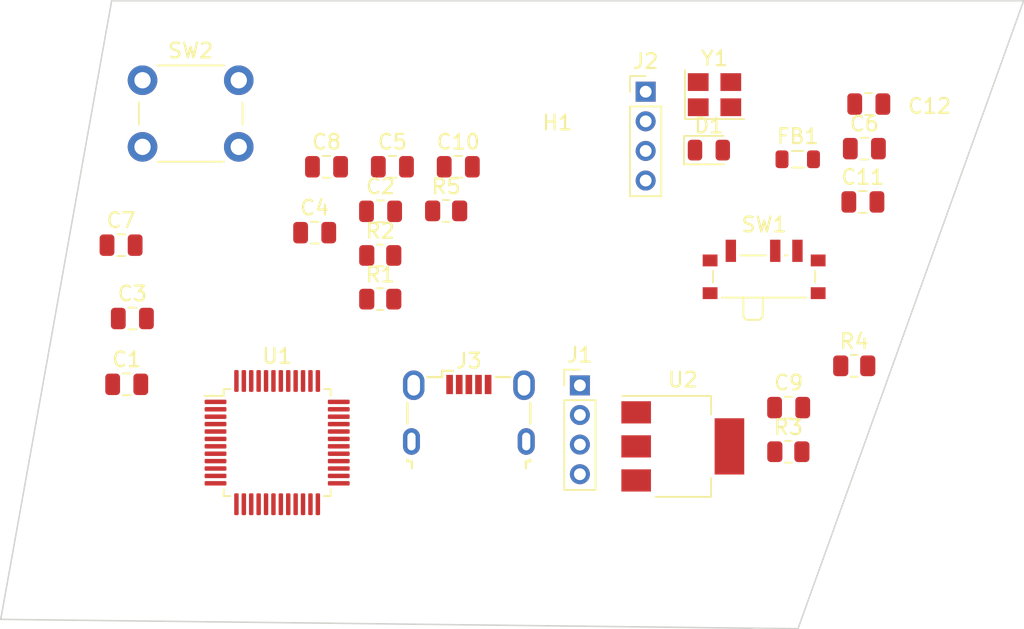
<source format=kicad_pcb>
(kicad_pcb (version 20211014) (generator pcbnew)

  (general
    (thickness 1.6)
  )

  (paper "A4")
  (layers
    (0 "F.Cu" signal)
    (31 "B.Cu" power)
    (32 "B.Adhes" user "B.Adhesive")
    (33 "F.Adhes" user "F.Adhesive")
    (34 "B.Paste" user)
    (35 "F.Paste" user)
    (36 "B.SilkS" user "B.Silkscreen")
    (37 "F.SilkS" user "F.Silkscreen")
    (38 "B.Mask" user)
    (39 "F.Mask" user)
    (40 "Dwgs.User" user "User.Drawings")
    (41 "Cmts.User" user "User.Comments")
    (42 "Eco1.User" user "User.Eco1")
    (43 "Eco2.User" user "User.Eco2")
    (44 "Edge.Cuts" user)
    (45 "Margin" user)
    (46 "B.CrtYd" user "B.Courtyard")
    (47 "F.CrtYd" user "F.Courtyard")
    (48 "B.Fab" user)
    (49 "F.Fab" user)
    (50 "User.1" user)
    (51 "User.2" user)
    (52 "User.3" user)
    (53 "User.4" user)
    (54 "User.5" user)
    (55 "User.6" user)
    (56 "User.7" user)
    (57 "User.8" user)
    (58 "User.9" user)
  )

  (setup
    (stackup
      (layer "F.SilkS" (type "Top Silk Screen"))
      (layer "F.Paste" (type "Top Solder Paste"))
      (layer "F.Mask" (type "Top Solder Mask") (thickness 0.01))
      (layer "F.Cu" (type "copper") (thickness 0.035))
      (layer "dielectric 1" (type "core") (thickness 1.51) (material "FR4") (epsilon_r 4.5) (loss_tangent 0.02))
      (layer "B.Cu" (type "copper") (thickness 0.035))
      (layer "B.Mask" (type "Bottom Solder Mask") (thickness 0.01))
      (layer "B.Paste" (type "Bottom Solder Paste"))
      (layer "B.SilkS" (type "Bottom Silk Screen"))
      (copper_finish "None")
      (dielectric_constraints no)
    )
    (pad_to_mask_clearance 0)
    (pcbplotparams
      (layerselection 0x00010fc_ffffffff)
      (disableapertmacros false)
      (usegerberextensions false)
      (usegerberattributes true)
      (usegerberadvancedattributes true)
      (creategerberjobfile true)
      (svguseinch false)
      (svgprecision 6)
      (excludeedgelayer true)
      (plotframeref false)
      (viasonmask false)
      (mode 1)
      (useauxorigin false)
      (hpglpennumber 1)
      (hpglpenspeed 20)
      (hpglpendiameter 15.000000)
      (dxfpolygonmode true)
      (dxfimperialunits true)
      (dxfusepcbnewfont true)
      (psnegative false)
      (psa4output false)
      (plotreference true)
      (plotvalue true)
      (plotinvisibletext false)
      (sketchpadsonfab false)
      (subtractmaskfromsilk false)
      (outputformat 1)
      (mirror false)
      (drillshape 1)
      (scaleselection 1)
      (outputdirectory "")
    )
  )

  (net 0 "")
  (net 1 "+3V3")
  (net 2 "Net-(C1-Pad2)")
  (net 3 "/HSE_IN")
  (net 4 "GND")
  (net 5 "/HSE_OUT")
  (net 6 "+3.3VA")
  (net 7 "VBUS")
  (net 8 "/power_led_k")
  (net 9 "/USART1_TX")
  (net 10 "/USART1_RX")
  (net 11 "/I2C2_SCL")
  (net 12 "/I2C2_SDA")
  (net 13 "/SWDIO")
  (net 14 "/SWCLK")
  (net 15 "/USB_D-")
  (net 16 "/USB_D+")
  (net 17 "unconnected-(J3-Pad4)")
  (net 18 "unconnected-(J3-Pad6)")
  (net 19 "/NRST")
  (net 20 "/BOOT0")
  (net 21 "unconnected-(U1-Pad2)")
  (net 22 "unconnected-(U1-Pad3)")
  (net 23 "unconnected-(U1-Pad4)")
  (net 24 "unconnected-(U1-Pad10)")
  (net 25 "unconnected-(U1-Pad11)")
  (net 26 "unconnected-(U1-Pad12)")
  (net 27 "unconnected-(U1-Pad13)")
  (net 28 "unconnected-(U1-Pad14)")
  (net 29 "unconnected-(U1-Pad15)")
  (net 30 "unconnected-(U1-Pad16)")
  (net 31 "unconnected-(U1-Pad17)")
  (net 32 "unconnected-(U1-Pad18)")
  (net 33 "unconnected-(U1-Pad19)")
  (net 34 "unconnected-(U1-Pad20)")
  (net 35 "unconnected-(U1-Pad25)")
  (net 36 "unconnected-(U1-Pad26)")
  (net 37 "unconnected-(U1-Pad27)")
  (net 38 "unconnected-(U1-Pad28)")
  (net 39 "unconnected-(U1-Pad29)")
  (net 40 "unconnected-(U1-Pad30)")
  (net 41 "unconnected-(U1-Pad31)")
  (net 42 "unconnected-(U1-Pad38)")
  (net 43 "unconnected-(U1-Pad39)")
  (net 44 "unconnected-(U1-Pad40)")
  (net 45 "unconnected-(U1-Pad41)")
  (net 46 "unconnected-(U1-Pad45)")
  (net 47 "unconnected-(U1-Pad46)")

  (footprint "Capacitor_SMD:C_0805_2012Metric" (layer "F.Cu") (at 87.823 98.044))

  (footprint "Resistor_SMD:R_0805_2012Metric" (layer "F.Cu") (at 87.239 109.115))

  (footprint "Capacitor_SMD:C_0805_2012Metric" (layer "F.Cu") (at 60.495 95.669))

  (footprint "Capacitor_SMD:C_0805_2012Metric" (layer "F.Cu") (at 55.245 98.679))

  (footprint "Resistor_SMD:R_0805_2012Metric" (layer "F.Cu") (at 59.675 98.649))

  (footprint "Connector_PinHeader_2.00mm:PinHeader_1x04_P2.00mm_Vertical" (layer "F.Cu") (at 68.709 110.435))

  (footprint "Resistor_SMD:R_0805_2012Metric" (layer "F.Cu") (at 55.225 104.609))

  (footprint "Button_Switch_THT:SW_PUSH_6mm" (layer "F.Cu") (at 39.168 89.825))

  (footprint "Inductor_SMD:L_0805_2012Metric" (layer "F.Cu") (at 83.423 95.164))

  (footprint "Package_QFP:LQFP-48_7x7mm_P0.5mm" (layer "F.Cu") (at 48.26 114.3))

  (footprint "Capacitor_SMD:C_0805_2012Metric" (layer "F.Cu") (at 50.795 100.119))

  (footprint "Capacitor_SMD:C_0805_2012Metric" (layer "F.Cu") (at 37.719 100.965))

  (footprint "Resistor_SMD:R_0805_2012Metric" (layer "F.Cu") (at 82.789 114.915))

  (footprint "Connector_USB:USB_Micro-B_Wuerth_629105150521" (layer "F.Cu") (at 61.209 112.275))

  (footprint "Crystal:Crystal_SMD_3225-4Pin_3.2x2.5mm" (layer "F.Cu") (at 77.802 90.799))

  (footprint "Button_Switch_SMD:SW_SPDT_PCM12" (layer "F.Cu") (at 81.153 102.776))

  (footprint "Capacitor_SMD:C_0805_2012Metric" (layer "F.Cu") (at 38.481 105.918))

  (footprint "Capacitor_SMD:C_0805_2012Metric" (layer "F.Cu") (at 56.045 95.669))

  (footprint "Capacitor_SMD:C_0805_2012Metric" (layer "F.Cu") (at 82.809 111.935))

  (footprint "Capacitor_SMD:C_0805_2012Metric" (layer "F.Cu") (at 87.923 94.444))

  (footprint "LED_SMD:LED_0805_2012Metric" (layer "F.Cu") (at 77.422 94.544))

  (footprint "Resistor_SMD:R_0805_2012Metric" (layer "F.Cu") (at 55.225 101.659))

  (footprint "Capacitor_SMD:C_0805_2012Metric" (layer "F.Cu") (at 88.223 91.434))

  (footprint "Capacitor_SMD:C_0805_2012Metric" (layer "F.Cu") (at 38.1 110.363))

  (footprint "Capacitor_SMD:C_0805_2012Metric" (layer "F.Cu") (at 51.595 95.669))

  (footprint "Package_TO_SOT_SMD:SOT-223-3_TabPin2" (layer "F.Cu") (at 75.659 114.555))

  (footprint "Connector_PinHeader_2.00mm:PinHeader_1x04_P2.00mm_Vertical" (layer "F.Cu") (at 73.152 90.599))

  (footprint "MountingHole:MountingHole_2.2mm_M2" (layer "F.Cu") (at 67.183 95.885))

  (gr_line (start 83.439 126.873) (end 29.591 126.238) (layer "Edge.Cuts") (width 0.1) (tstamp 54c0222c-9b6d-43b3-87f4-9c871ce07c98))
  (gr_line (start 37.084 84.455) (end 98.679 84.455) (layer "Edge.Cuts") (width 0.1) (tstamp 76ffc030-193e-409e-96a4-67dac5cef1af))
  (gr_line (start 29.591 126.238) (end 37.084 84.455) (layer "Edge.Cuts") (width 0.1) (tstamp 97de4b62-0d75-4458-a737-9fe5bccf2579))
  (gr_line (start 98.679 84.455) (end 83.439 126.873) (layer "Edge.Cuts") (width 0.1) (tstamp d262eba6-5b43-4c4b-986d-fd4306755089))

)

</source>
===
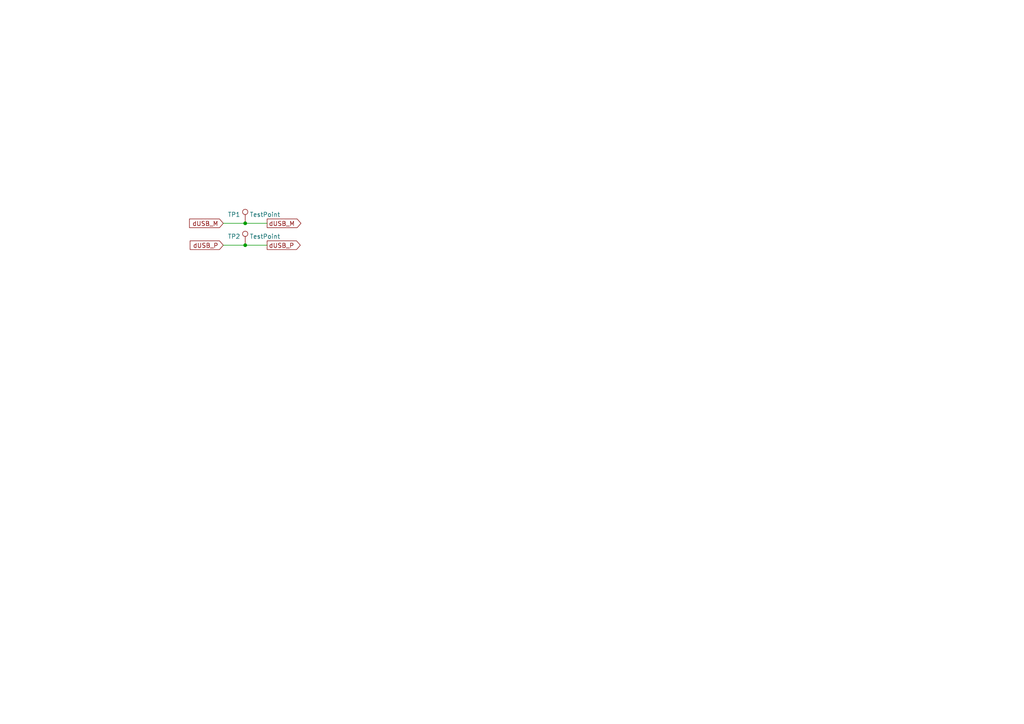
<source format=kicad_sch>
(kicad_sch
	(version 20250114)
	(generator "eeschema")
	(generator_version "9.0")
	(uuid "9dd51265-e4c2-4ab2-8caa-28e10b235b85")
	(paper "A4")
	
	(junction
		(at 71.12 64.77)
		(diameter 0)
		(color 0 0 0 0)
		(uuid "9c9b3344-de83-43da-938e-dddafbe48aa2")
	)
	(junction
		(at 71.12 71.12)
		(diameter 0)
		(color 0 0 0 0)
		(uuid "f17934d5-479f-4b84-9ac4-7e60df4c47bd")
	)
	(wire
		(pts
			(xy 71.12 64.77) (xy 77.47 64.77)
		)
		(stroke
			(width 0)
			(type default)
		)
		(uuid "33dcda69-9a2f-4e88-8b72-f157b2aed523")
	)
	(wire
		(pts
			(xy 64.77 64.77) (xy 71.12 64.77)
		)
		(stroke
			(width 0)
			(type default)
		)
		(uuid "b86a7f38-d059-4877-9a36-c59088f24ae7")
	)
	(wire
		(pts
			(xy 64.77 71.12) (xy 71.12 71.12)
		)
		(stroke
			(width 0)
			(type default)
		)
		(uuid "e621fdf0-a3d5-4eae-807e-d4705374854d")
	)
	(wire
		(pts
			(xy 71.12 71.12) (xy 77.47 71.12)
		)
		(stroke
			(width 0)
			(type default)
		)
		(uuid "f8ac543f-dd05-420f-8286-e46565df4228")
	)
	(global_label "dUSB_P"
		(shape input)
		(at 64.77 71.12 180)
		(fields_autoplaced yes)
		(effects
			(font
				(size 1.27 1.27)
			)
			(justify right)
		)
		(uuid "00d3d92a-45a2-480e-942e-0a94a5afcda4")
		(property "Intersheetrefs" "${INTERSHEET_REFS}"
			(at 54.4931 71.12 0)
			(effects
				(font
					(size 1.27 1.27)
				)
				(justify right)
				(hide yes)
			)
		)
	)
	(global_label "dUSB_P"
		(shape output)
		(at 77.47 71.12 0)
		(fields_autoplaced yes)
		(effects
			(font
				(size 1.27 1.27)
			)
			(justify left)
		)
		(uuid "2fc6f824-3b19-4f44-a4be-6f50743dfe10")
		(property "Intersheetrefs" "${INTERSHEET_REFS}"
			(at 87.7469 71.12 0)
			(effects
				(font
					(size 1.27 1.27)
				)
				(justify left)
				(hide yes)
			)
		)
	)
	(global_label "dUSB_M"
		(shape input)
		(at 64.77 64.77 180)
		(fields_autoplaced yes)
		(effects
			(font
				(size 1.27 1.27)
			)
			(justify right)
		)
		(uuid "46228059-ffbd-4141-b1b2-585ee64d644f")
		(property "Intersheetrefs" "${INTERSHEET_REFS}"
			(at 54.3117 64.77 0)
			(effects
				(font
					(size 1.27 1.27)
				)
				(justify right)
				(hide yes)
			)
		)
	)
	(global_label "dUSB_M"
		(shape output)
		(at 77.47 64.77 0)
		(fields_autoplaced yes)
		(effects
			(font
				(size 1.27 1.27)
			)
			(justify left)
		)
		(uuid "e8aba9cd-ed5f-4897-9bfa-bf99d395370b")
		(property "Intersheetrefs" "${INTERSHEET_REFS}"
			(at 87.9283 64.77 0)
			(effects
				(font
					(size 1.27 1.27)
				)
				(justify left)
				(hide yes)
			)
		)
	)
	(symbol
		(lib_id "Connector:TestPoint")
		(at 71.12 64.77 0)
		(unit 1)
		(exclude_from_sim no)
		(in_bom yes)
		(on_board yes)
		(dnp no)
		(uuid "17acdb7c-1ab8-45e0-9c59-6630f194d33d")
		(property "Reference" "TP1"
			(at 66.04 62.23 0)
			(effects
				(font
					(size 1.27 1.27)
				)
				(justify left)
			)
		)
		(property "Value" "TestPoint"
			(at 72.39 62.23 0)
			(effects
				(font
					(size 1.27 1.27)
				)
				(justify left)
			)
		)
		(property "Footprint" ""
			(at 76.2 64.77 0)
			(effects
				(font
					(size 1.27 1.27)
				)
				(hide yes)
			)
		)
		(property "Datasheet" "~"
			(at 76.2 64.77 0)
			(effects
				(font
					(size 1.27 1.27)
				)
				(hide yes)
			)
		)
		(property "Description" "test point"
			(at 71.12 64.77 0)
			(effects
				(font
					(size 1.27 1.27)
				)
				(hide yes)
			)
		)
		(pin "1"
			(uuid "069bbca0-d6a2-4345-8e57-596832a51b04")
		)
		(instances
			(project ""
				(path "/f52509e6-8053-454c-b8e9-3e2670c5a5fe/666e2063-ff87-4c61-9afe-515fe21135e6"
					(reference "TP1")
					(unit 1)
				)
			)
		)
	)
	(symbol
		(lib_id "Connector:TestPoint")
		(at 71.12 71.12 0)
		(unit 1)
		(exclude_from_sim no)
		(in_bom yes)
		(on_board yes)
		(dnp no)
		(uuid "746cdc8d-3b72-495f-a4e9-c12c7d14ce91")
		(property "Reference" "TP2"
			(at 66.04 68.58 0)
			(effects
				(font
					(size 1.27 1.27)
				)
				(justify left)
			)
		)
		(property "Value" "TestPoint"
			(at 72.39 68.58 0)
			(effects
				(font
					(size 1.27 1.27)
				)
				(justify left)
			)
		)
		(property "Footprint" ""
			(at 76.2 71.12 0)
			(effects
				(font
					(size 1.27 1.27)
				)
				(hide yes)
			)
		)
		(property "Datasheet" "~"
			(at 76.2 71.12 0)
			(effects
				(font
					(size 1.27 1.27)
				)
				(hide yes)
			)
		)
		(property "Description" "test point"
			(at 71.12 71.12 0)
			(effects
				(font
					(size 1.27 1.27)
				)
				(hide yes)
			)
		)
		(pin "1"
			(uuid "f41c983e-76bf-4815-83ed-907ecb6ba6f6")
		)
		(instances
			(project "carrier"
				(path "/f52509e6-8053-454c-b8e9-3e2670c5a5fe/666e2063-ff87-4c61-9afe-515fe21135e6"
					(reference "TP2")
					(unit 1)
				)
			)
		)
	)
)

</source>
===
Aim of the task:
Where a line of the listing holds "Silkscreen", show that line.

Solution for this exercise:
    (36 "B.SilkS" user "B.Silkscreen")
    (37 "F.SilkS" user "F.Silkscreen")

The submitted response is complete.